Get facet information for a query.

MongoDBAdvancedRetriever

Advanced retriever supporting multiple search strategies.

Constructor

MongoDBAdvancedRetriever(
vector_store: MongoDBAtlasVectorStore,
config: MongoDBHybridConfig = None,
embedding_model: str = "text-embedding-3-large"
)

Methods

retrieve(query: str, k: int = 5, search_type: str = "hybrid", facets: List[str] = None, filter_metadata: Optional[Dict[str, Any]] = None) -> List[RetrievalResult]

Retrieve documents using specified search strategy.

Parameters:

  • query (str): Search query
  • k (int): Number of results to return
  • search_type (str): Search type ("vector", "hybrid", "faceted")
  • facets (List[str]): List of facet fields (for faceted search)
  • filter_metadata (Optional[Dict]): Metadata filters

Search Types:

  • "vector": Pure vector similarity search
  • "hybrid": Combined text and vector search
  • "faceted": Faceted search with metadata aggregation
retrieve_async(query: str, k: int = 5, search_type: str = "hybrid", facets: List[str] = None, filter_metadata: Optional[Dict[str, Any]] = None) -> List[RetrievalResult]

Retrieve documents asynchronously using specified search strategy.

get_facets(query: str, facets: List[str], filter_metadata: Optional[Dict[str, Any]] = None) -> Dict[str, Any]

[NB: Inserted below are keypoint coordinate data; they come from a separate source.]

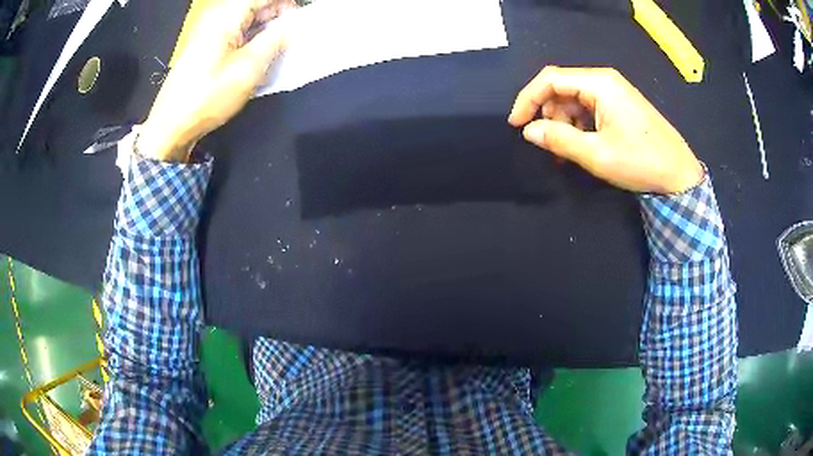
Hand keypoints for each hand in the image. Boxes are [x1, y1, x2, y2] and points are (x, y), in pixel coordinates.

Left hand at [138, 0, 293, 161]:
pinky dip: (253, 40)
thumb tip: (291, 26)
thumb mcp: (248, 69)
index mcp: (226, 18)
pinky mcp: (206, 50)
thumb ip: (274, 41)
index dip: (286, 4)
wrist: (170, 126)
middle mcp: (217, 20)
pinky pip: (236, 35)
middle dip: (278, 15)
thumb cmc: (208, 97)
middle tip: (295, 34)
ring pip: (246, 21)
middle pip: (255, 6)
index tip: (302, 18)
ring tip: (282, 45)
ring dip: (267, 29)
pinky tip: (261, 54)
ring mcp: (209, 35)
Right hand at [508, 67, 702, 193]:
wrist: (679, 174)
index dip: (528, 99)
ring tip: (568, 152)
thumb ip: (560, 140)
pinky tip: (582, 146)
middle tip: (549, 145)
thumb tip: (529, 131)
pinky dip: (579, 126)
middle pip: (561, 87)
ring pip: (573, 99)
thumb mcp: (597, 154)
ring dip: (564, 123)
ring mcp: (613, 92)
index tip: (516, 124)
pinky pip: (588, 108)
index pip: (550, 79)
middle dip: (549, 114)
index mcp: (599, 83)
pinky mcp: (619, 105)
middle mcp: (604, 81)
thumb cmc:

Get facet information for a query.

create_text_index(text_fields: List[str] = None) -> None

Create text index for hybrid search.

get_stats() -> Dict[str, Any]

Get collection statistics.

Configuration Classes

MongoDBHybridConfig

Configuration for hybrid search.

@dataclass
class MongoDBHybridConfig:
text_weight: float = 0.3
vector_weight: float = 0.7
vector_k: int = 20
text_k: int = 20
final_k: int = 5
enable_faceted_search: bool = True
enable_metadata_filtering: bool = True

Fields:

  • text_weight (float): Weight for text search score
  • vector_weight (float): Weight for vector search score
  • vector_k (int): Number of vector search results
  • text_k (int): Number of text search results
  • final_k (int): Final number of results to return
  • enable_faceted_search (bool): Enable faceted search
  • enable_metadata_filtering (bool): Enable metadata filtering

Data Types

VectorDocument

Document structure for vector storage.

@dataclass
class VectorDocument:
id: str
content: str
embedding: List[float]
metadata: Dict[str, Any]

Fields:

  • id (str): Unique document identifier
  • content (str): Document content
  • embedding (List[float]): Vector embedding
  • metadata (Dict[str, Any]): Document metadata

RetrievalResult

Result structure for retrieval operations.

@dataclass
class RetrievalResult:
chunk: Chunk
score: float
retrieval_method: str

Fields:

  • chunk (Chunk): Retrieved document chunk
  • score (float): Relevance score
  • retrieval_method (str): Method used for retrieval

Error Handling

Common Exceptions

  • ConnectionFailure: MongoDB connection failed
  • ServerSelectionTimeoutError: Server selection timeout
  • OperationFailure: Database operation failed
  • IndexNotFound: Vector search index not found
  • AuthenticationFailed: Authentication failed

Error Handling Example

try:
results = vector_store.search(query_embedding, k=10)
except ConnectionFailure as e:
print(f"Connection failed: {e}")
except ServerSelectionTimeoutError as e:
print(f"Server selection timeout: {e}")
except Exception as e:
print(f"Unexpected error: {e}")

Performance Considerations

Query Optimization

  • Use appropriate k values for your use case
  • Apply metadata filtering to reduce search space
  • Use connection pooling for high concurrency
  • Consider async operations for better throughput

Memory Management

  • Monitor connection pool usage
  • Close connections when done
  • Use batch operations for large datasets
  • Consider pagination for large result sets

This API reference provides comprehensive documentation for all MongoDB Atlas Vector Search functionality in RecoAgent.